For this show, the young Camille will display at least 18 recent paintings, of gardens she’s visited in the past few months, from the Gruga Park in Essen, Germany, to the Orchidarium at Kuala Lumpur, and here, the bougainvillea-dominated gardens of Subic, Verde Island in Batangas, and Boracay.
Ah, Maytime. Yesterday was the birth anniversary of our beloved Nick Joaquin.
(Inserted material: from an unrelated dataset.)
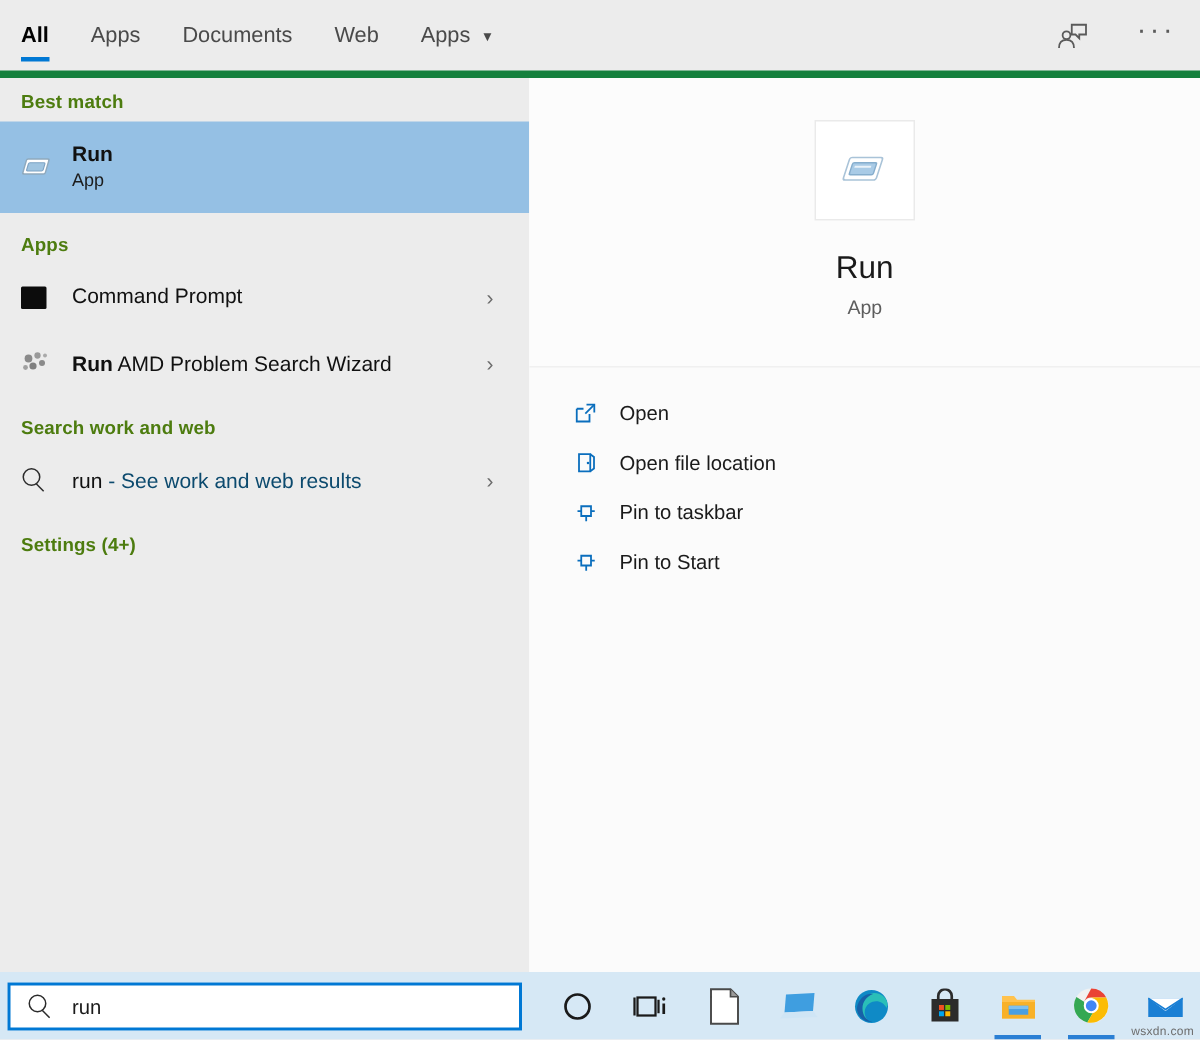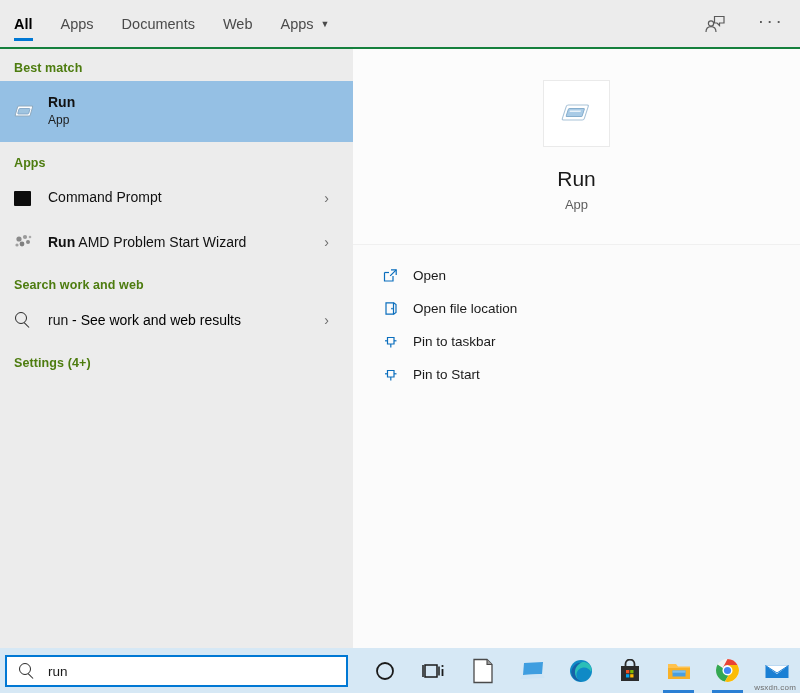"All" .tabstrip { border-bottom: 2px solid #15803d -> 5px solid #15803d }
To honor his memory, theater director Ricardo Abad stages an Alberto Florentino one-act play adaptation of Nick’s classic short story “May Day Eve” at the Rizal Mini Theater in the Loyola Schools, Ateneo de Manila University.
Showtime for the English version is at 6:30 p.m. from May 7 to 10, while the Filipino translation by Jerry Respeto, titled “Salamin... Salamin... Isang Gabi ng Mayo,” goes onstage at the same hour from May 14 to 17. Matinees are presented at 3 p.m. on May 10 and 17. An open forum follows the hour-long play.
The cast includes Bodgie Pascua, Nadi Xavier, Naty Crame Rogers, Gelo Brillante, Ysabel Yuzon, and the Tanghalang Ateneo Ensemble. Production design is by Gino Gonzales, lights design by Voltaire de Jesus, choreography by Matthew Santamaria, and sounds design by Lester Abuel.
Now in its 30th year, Tanghalang Ateneo invites everyone to enjoy this summer cultural treat. Ticket prices are P150 each. For information, contact Janelle Mupas at 0915-6410911 or Ia Solis at 0916-5415165.
Come early, before sundown, so you can have another treat: the sight of flame trees in bloom in the best university campus in our country. Then you can say that you’ve gloried, in May, in the view from the hill.